5. Give your Time and Talent, in Addition to Treasure
There’s no wrong way to be a philanthropist, and the impulse towards giving is not limited to financial support alone. Giving your time through volunteering is just as valuable and just as thoughtful as writing a check. If you are so inclined, many local organizations regularly engage in volunteer programs. Sites like Volunteermatch.org link opportunities with like-minded individuals who want to give of their time and expertise.
Volunteering with a local organization also helps you get an inside understanding of their mission and operations. It’s philanthropic fact-finding. If you find a volunteer opportunity that is consistently rewarding, you can follow up your involvement with a gift, or match your gift of time with a recurring grant.
Local philanthropy can provide an almost instantaneous return on investment—for both the grantee organization and you, the donor. Communities improve when more people have a stake in them. No matter how you get involved, you will notice a difference. It may be evident in increased local business growth, community revitalization, better educational outcomes, cleaner air, water, and green spaces, or just a deeper connection with your friends, neighbors and fellow citizens. Whether you’re in a major metro, a small town, or a rural area, there is good to be done by giving locally.

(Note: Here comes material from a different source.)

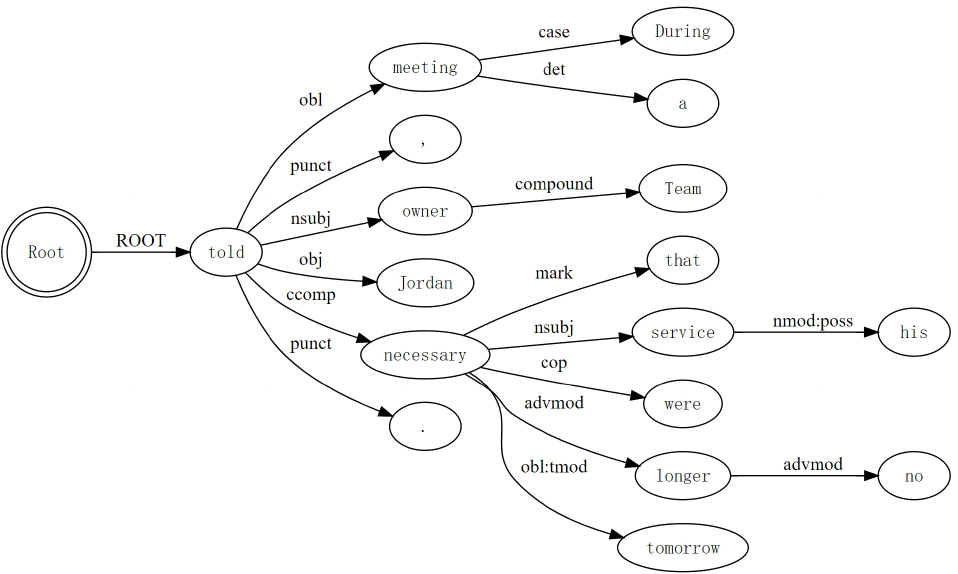
Figure 1. Dependency parsing results of the sentence “During a meeting, Team owner told Jordan that his service were no longer necessary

Trina Middleton is NPT’s Director of Premier Donor Services. She works with high-net-worth donors and their advisors to help them reach their charitable goals. From ensuring that their intent is honored through grant agreements to exploring the possibilities of international grantmaking. Trina completed a dual-degree program with Spelman College and the Georgia Institute of Technology and holds a Bachelor of Civil Engineering. She completed her Masters of Science in Nonprofit Leadership from the School of Social Policy and Practice at the University of Pennsylvania.
NPT does not provide legal or tax advice. This blog post is for informational purposes only and is not intended to be, and shall not be relied upon as, legal or tax advice. The applicability of information contained here may vary depending on individual circumstances.